### DATA FOR THIS TASK
---*---
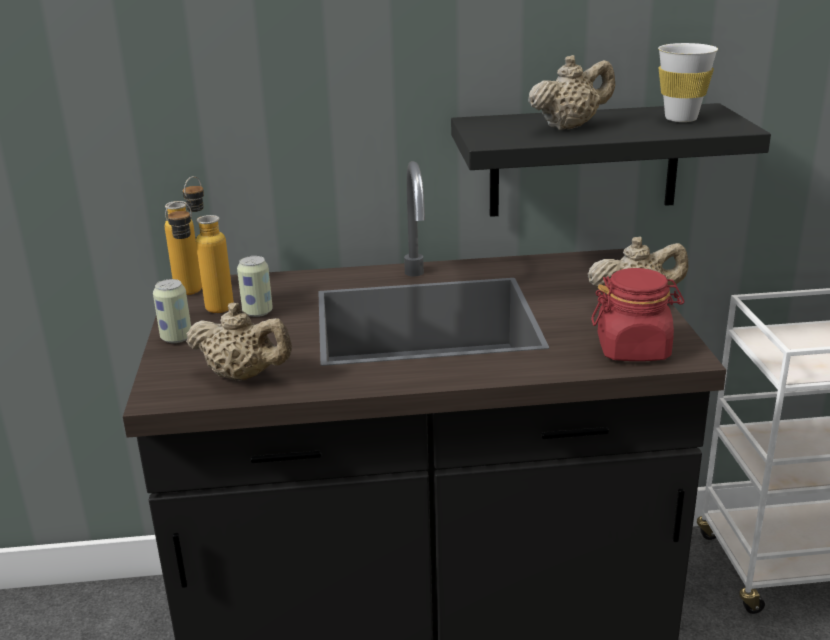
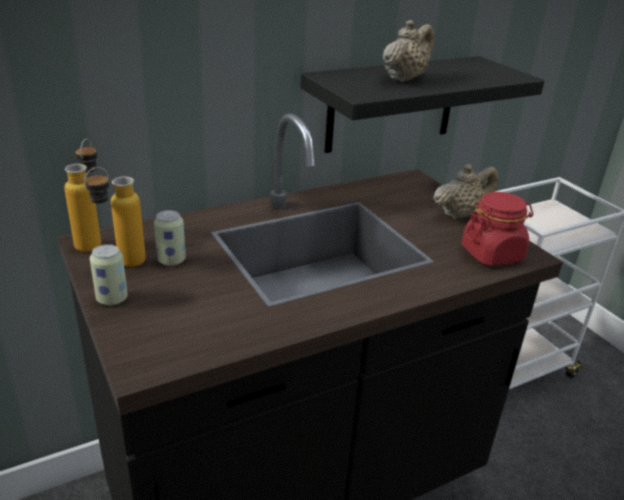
camera: 25 degrees left, 5 degrees up
(243, 376) = (207, 329): beige teapot -> none
(681, 118) = (472, 69): white cup -> none

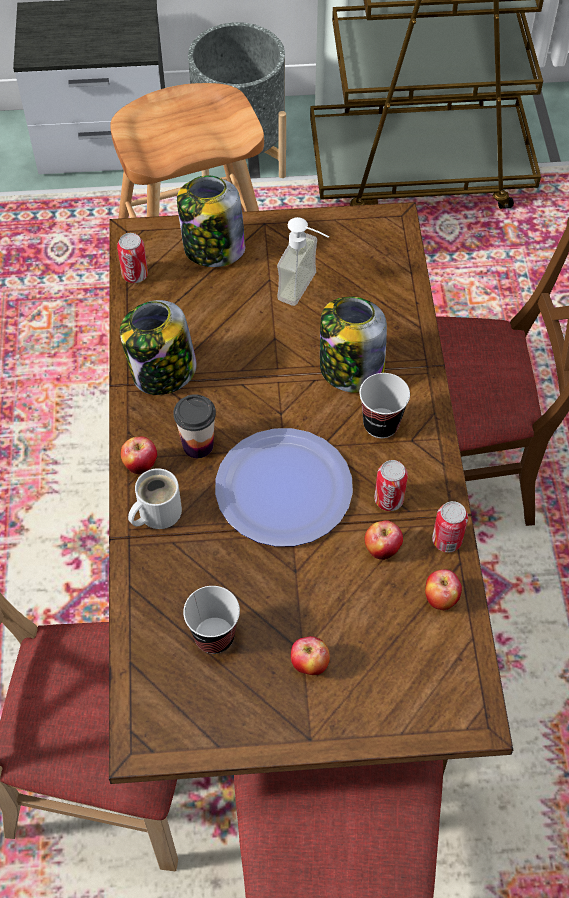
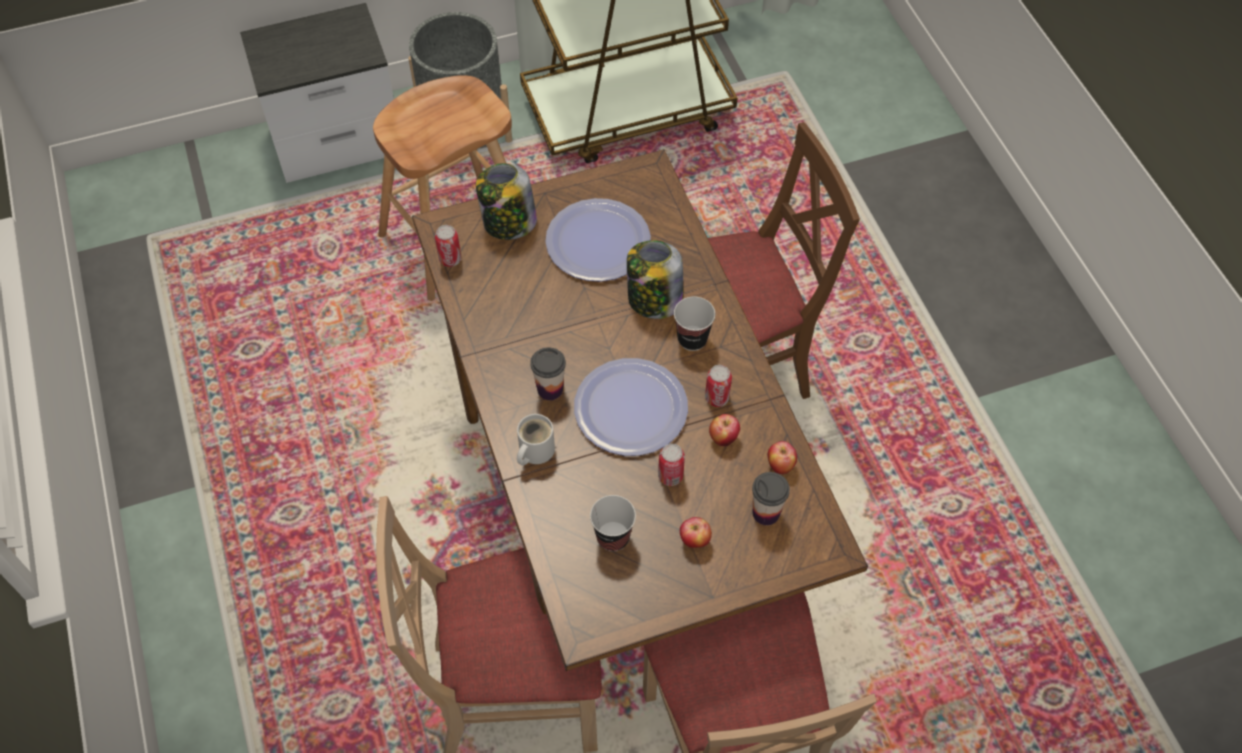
camera: 15 degrees left, 0 degrees up
(140, 465) = (508, 416): apple -> none
(162, 372) = (501, 336): jar -> none
(306, 290) = (598, 241): soap dispenser -> plate
(406, 652) = (766, 513): none -> cup
(446, 540) = (771, 419): can -> can (670, 476)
---*---
Return exactly the run of lines that opens with the one containing "(162, 372) = (501, 336): jar -> none" and closes with the last line of the records above.

(162, 372) = (501, 336): jar -> none
(306, 290) = (598, 241): soap dispenser -> plate
(406, 652) = (766, 513): none -> cup
(446, 540) = (771, 419): can -> can (670, 476)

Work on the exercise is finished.